Tuesday, March 24, 2009

The benefits of video card (GPU) acceleration

I finally got around to installing a Sapphire HD 2600XT video card I had purchased over year ago in my HTPC! I delayed because the case I have is rather cramped and this card occupies nearly two slots and plus, I didn't want to break a working system.

Well I should have done it sooner. Once it was shoehorned in and installed I noticed I was now able to play HD content recorded OTA smoothly whereas before it was unplayable. The software I am using (GB-PVR www.gbpvr.com and PowerDVD8) both can take advantage of the GPU on this card and pass off signficant amounts of rendering work via DXVA to the card. So what was taking 100% CPU before and still not being able to play content smoothly, is now only loading up the CPU about 20% with completely smooth playback.

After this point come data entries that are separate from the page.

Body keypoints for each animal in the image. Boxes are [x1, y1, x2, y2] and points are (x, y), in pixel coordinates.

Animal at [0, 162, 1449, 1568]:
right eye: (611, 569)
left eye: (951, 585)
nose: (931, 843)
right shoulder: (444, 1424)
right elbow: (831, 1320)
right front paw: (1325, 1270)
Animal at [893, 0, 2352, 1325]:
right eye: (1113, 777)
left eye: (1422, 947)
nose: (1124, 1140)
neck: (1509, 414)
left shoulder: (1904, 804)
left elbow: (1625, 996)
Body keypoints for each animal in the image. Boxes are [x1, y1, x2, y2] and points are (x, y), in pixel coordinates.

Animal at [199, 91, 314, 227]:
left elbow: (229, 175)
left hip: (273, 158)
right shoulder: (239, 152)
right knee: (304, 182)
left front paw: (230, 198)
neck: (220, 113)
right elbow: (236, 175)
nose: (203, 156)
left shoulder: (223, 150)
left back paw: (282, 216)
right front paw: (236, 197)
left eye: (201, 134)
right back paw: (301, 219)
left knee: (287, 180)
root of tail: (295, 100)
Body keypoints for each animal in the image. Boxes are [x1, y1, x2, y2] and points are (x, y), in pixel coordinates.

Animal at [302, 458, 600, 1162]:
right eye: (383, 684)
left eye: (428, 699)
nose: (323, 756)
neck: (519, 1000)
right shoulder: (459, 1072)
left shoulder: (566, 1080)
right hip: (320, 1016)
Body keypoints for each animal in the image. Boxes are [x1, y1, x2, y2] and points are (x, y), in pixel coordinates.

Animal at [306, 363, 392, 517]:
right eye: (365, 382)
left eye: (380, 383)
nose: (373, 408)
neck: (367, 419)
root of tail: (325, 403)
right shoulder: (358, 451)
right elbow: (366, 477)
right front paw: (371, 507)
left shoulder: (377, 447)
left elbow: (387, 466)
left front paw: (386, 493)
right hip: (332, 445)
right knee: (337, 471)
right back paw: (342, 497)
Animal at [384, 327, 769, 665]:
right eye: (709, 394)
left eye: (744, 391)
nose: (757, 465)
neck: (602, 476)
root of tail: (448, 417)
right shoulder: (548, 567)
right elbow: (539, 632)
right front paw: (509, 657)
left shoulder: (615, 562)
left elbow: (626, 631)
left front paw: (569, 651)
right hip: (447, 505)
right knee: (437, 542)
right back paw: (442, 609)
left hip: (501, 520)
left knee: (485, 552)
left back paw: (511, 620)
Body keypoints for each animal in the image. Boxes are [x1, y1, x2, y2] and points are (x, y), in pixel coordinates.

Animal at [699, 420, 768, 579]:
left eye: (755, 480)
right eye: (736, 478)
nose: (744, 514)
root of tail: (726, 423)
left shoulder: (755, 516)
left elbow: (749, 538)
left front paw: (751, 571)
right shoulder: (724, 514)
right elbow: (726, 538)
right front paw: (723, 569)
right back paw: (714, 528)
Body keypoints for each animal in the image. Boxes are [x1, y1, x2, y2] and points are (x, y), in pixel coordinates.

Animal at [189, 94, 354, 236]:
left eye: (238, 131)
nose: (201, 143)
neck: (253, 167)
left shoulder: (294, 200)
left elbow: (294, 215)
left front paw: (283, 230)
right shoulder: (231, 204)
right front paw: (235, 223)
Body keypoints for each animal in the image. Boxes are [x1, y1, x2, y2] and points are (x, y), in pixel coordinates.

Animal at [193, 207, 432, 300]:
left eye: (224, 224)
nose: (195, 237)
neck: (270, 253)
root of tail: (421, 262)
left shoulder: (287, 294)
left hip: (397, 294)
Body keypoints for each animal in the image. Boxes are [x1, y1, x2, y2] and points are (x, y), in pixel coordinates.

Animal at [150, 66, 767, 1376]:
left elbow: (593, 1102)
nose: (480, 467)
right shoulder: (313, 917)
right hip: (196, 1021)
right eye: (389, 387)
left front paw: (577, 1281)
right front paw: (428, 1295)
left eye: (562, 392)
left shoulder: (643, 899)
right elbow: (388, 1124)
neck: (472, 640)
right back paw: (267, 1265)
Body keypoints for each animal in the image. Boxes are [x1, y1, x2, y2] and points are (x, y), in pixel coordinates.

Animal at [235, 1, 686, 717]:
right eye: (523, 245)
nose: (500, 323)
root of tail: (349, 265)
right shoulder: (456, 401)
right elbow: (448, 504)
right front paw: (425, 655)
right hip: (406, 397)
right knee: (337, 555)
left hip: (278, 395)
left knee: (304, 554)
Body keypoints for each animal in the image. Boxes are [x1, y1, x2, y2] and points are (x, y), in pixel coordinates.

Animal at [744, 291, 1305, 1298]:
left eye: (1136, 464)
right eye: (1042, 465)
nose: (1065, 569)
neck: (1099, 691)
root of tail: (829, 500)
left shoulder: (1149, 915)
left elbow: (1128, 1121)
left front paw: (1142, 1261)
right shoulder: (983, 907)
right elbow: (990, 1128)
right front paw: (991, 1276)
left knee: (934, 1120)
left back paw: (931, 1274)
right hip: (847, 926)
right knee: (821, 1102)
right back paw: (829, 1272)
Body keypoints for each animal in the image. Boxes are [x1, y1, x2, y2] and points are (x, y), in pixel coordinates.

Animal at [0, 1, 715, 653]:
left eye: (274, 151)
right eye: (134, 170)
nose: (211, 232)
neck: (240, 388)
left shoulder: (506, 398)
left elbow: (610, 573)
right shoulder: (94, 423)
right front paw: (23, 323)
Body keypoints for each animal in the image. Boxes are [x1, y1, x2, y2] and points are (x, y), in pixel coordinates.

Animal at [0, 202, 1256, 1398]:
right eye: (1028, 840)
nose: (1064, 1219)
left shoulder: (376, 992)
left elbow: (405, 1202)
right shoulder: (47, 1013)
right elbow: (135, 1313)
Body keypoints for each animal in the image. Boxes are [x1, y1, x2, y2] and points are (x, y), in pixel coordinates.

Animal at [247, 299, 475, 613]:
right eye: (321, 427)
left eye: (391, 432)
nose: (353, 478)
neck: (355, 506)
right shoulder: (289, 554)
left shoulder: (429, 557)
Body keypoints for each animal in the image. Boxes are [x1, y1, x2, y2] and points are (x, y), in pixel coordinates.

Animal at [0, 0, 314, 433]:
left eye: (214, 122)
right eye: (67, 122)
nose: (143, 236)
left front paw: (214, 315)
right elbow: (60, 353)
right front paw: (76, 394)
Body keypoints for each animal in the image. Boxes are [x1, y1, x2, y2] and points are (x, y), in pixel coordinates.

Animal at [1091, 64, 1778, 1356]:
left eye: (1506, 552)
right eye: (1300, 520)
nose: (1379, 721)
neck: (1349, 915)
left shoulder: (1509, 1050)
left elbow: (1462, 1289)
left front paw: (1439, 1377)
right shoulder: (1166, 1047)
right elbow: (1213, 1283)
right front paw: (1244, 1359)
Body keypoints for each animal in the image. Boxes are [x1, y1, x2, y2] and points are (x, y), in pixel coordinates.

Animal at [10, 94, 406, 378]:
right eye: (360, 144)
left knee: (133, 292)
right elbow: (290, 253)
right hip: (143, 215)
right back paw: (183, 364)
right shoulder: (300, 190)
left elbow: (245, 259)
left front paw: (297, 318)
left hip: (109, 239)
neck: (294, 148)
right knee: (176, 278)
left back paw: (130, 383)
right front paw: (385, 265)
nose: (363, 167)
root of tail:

There were a few hurdles on the way. Firstly I had to update to the latest drivers for the card from Sapphire. Since this is a AGP card and the ATI 2600 chipset is PCI, Sapphire have written custome drivers to enable the card to work. Luckily they seem to be keeping up with ATI drivers with their latest drivers dated March 2009.

Secondly my HTPC is connected to my HDTV via HDMI. But the card also has an analogue VGA out which I also connect to my HDTV (so select the appropriate input on the TV to see analogue or digital). The problem I hadn't realised was, in this dual monitor configuration PowerDVD8 crashes on startup and GB-PVR goes into a CPU loop! So I had to disable the analogue monitor which I don't use anyway.

Finally there are still some driver problems. Playing HD content 720p 0r 1080i with hardware acceleration works fine. But when trying to play SD content such as OTA 576p material with hardware acceleration enabled causes both PowerDVD8 and GB-PVR to display garbled video with flashes of recognisable images. I have to disable HW acceleration to view 576p content which works fine with the CPU running at abtou 60%. The problem is, while I can disable HW acceleration in PowerDVD8 I don't appear to be able to do so in GB-PVR - it's on all the time. This means I cannot play SD content in GB-PVR which makes the setup less user friendly.

Still it's a major leap over what I had before which basically was no viewing capability at all.